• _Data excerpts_
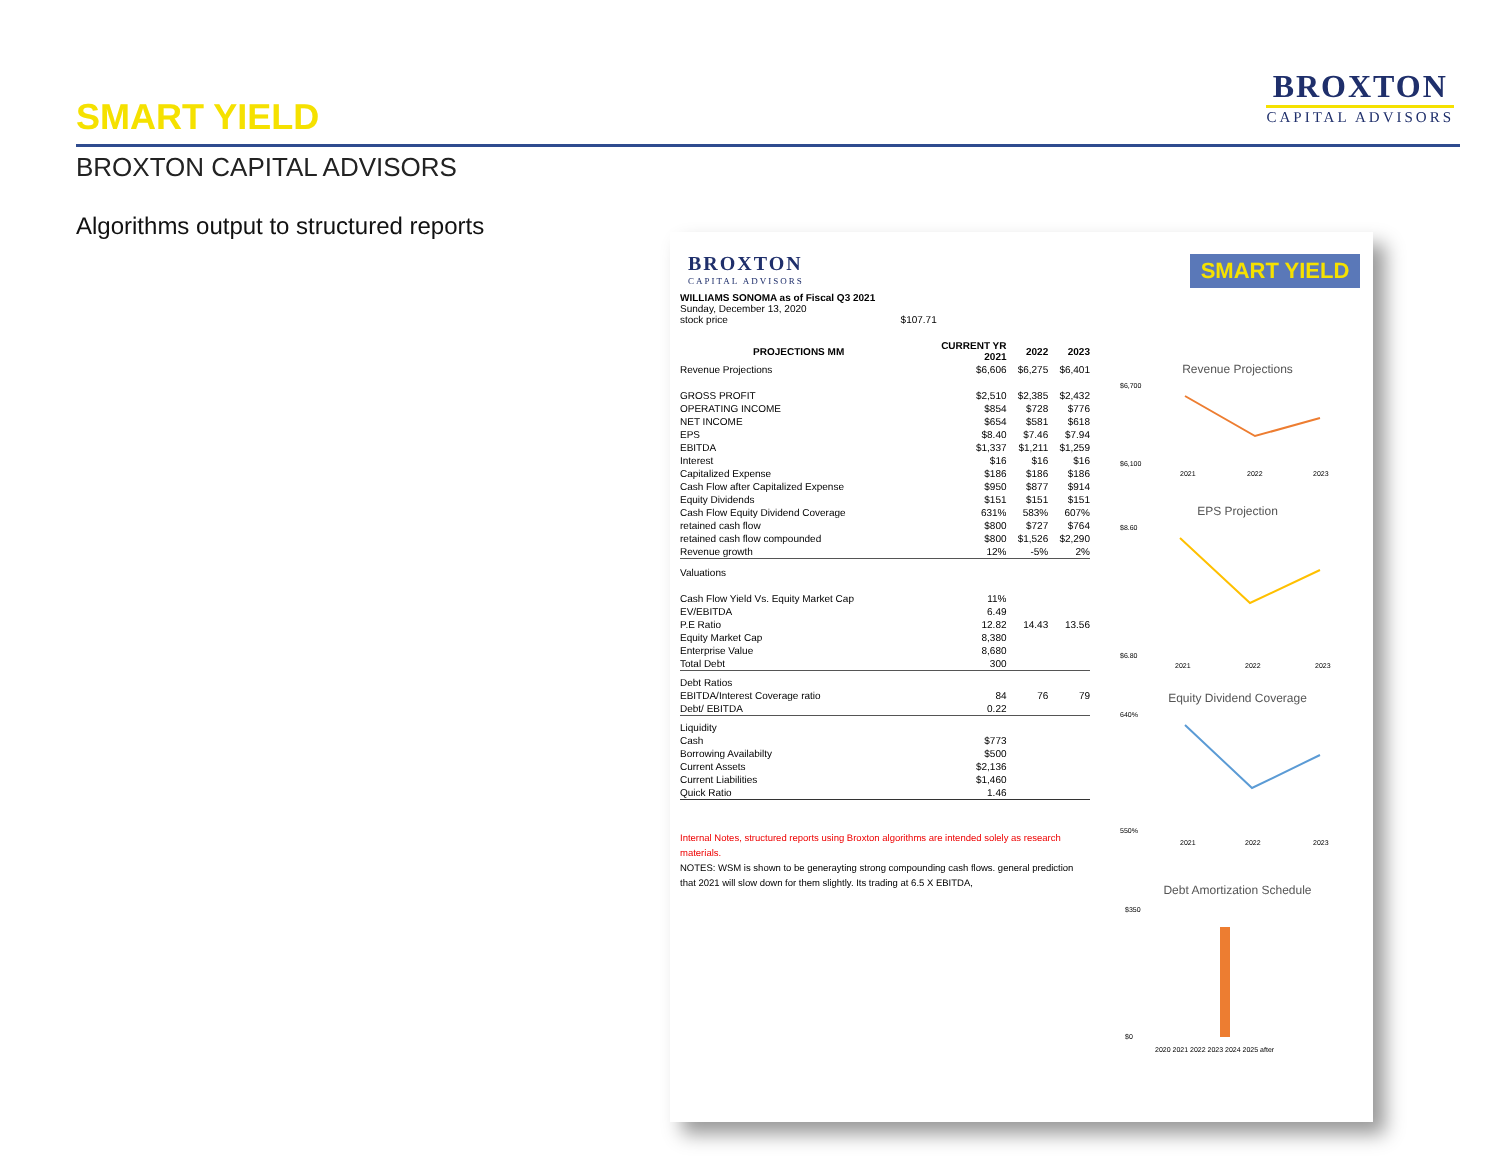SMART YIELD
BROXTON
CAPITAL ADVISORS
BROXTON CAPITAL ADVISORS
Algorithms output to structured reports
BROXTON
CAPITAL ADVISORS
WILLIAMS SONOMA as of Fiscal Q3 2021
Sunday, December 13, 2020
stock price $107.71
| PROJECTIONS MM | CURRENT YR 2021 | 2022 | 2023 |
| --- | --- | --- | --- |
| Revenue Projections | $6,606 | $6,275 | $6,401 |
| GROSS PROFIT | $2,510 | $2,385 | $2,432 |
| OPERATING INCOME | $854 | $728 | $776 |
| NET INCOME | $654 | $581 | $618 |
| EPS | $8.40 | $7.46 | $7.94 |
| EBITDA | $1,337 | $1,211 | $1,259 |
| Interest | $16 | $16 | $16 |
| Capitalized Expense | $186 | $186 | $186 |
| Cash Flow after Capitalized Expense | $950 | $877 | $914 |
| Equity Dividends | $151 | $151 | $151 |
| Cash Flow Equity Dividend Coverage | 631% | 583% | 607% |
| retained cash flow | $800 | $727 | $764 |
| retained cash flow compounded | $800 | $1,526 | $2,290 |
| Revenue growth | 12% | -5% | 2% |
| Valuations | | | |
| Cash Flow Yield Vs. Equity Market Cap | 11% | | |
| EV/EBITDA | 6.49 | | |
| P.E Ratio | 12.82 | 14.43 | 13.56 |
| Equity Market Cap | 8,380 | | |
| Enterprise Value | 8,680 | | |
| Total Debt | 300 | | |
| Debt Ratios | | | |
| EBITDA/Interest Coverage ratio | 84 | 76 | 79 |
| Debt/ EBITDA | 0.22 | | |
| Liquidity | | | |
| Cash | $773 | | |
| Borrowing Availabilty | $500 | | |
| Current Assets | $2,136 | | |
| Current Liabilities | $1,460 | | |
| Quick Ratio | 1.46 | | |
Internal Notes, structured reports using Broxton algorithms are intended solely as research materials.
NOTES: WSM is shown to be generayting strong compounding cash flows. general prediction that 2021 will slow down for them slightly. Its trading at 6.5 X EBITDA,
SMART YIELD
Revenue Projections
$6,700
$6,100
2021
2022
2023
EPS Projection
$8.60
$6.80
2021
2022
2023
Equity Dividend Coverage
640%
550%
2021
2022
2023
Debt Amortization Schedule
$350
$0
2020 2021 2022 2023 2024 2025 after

• _Work to complete_
Can the lines from the start of the records through the line with "Dividends | $151 | $151 | $151 |" be given again exactly, with the pictures left out?

• _Result of this exercise_
SMART YIELD
BROXTON
CAPITAL ADVISORS
BROXTON CAPITAL ADVISORS
Algorithms output to structured reports
BROXTON
CAPITAL ADVISORS
WILLIAMS SONOMA as of Fiscal Q3 2021
Sunday, December 13, 2020
stock price $107.71
| PROJECTIONS MM | CURRENT YR 2021 | 2022 | 2023 |
| --- | --- | --- | --- |
| Revenue Projections | $6,606 | $6,275 | $6,401 |
| GROSS PROFIT | $2,510 | $2,385 | $2,432 |
| OPERATING INCOME | $854 | $728 | $776 |
| NET INCOME | $654 | $581 | $618 |
| EPS | $8.40 | $7.46 | $7.94 |
| EBITDA | $1,337 | $1,211 | $1,259 |
| Interest | $16 | $16 | $16 |
| Capitalized Expense | $186 | $186 | $186 |
| Cash Flow after Capitalized Expense | $950 | $877 | $914 |
| Equity Dividends | $151 | $151 | $151 |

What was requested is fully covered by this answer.